§ **Extracted information**
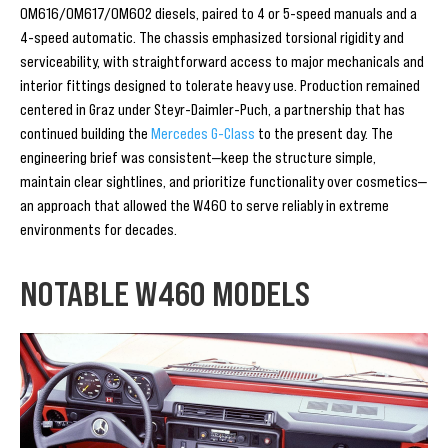
OM616/OM617/OM602 diesels, paired to 4 or 5-speed manuals and a
4-speed automatic. The chassis emphasized torsional rigidity and
serviceability, with straightforward access to major mechanicals and
interior fittings designed to tolerate heavy use. Production remained
centered in Graz under Steyr-Daimler-Puch, a partnership that has
continued building the
Mercedes G-Class
to the present day. The
engineering brief was consistent—keep the structure simple,
maintain clear sightlines, and prioritize functionality over cosmetics—
an approach that allowed the W460 to serve reliably in extreme
environments for decades.
NOTABLE W460 MODELS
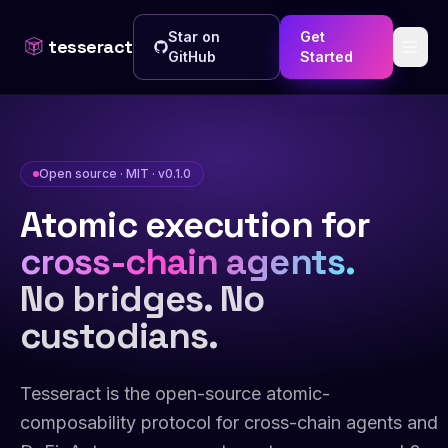
Star on
Get
tesseract
GitHub
Started
Open source · MIT · v0.1.0
Atomic execution for
cross-chain agents.
No bridges. No
custodians.
Tesseract is the open-source atomic-
composability protocol for cross-chain agents and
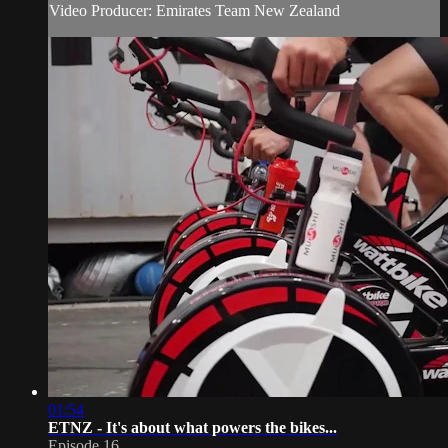
Video Producer: Emirates Team New Zealand
01:54
ETNZ - It's about what powers the bikes...
Episode 16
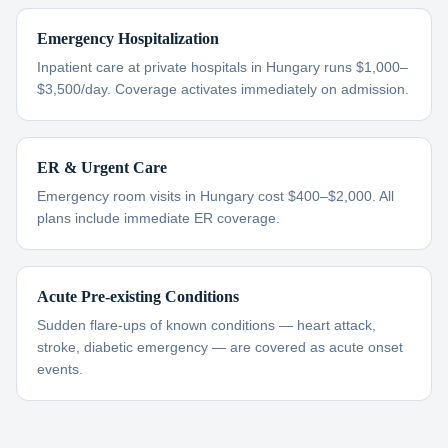
Emergency Hospitalization
Inpatient care at private hospitals in Hungary runs $1,000–
$3,500/day. Coverage activates immediately on admission.
ER & Urgent Care
Emergency room visits in Hungary cost $400–$2,000. All
plans include immediate ER coverage.
Acute Pre-existing Conditions
Sudden flare-ups of known conditions — heart attack,
stroke, diabetic emergency — are covered as acute onset
events.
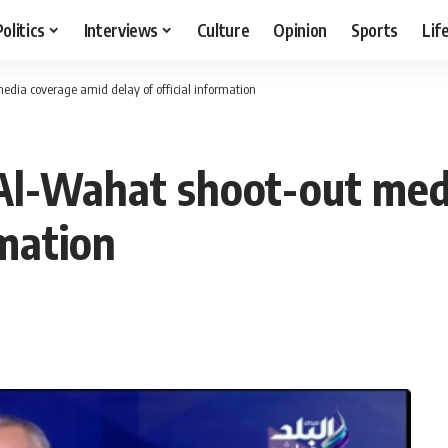
Politics
Interviews
Culture
Opinion
Sports
Lif
dia coverage amid delay of official information
Al-Wahat shoot-out med
rmation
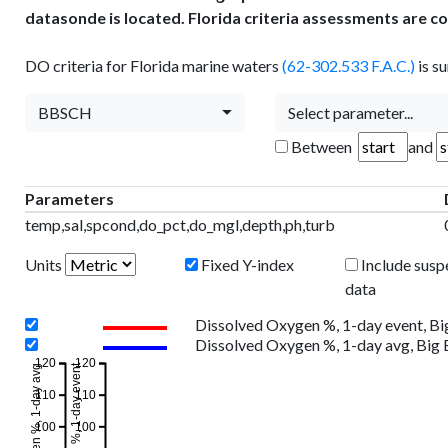
datasonde is located. Florida criteria assessments are c
DO criteria for Florida marine waters
(62-302.533 F.A.C.)
is s
BBSCH
Select parameter...
Between
and
Parameters
temp,sal,spcond,do_pct,do_mgl,depth,ph,turb
Units
Fixed Y-index
Include susp
data
Dissolved Oxygen %, 1-day event, B
Dissolved Oxygen %, 1-day avg, Big
120
120
110
110
100
100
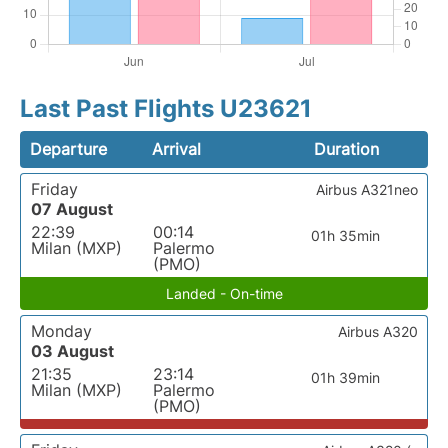
Last Past Flights U23621
Departure
Arrival
Duration
Friday
Airbus A321neo
07 August
22:39
00:14
01h 35min
Milan (MXP)
Palermo
(PMO)
Landed - On-time
Monday
Airbus A320
03 August
21:35
23:14
01h 39min
Milan (MXP)
Palermo
(PMO)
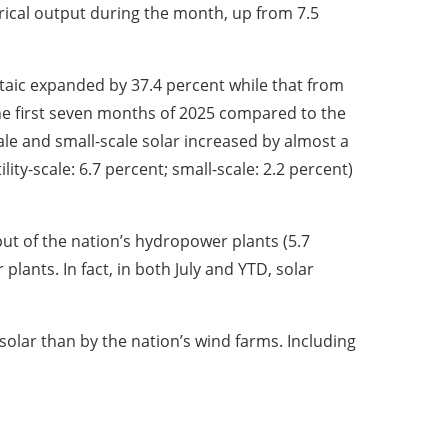
trical output during the month, up from 7.5
ltaic expanded by 37.4 percent while that from
he first seven months of 2025 compared to the
ale and small-scale solar increased by almost a
lity-scale: 6.7 percent; small-scale: 2.2 percent)
put of the nation’s hydropower plants (5.7
lants. In fact, in both July and YTD, solar
 solar than by the nation’s wind farms. Including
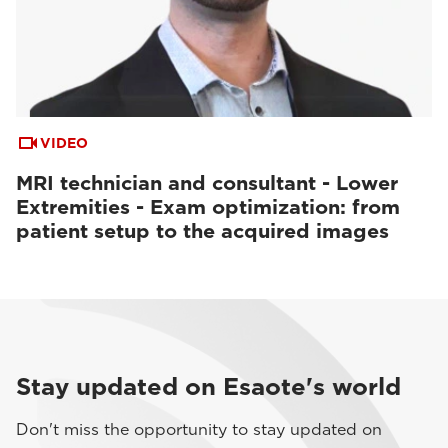
VIDEO
MRI technician and consultant - Lower
Extremities - Exam optimization: from
patient setup to the acquired images
Stay updated on Esaote's world
Don't miss the opportunity to stay updated on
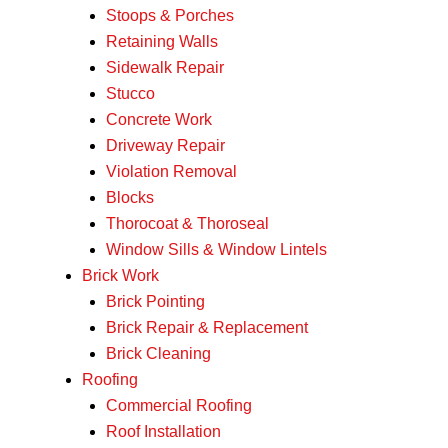
Stoops & Porches
Retaining Walls
Sidewalk Repair
Stucco
Concrete Work
Driveway Repair
Violation Removal
Blocks
Thorocoat & Thoroseal
Window Sills & Window Lintels
Brick Work
Brick Pointing
Brick Repair & Replacement
Brick Cleaning
Roofing
Commercial Roofing
Roof Installation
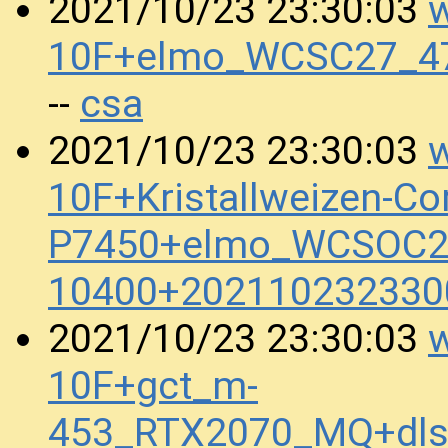
w
2021/10/23 23:30:03
10F+elmo_WCSC27_47
csa
--
w
2021/10/23 23:30:03
10F+Kristallweizen-Co
P7450+elmo_WCSOC20
10400+202110232330
w
2021/10/23 23:30:03
10F+gct_m-
453_RTX2070_MQ+dls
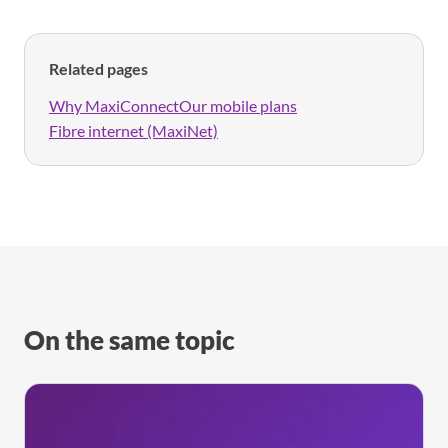
Related pages
Why MaxiConnect
Our mobile plans
Fibre internet (MaxiNet)
On the same topic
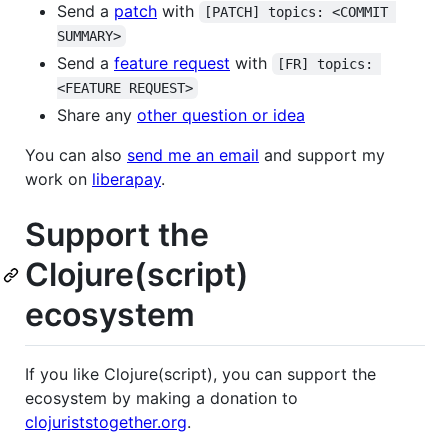
Send a
patch
with
[PATCH] topics: <COMMIT 
SUMMARY>
Send a
feature request
with
[FR] topics: 
<FEATURE REQUEST>
Share any
other question or idea
You can also
send me an email
and support my
work on
liberapay
.
Support the
Clojure(script)
ecosystem
If you like Clojure(script), you can support the
ecosystem by making a donation to
clojuriststogether.org
.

§ **Exercise instructions**
Lines from the entries that contain the string "agents" are what must be copied.

§ **Reply**
cross-chain agents.
composability protocol for cross-chain agents and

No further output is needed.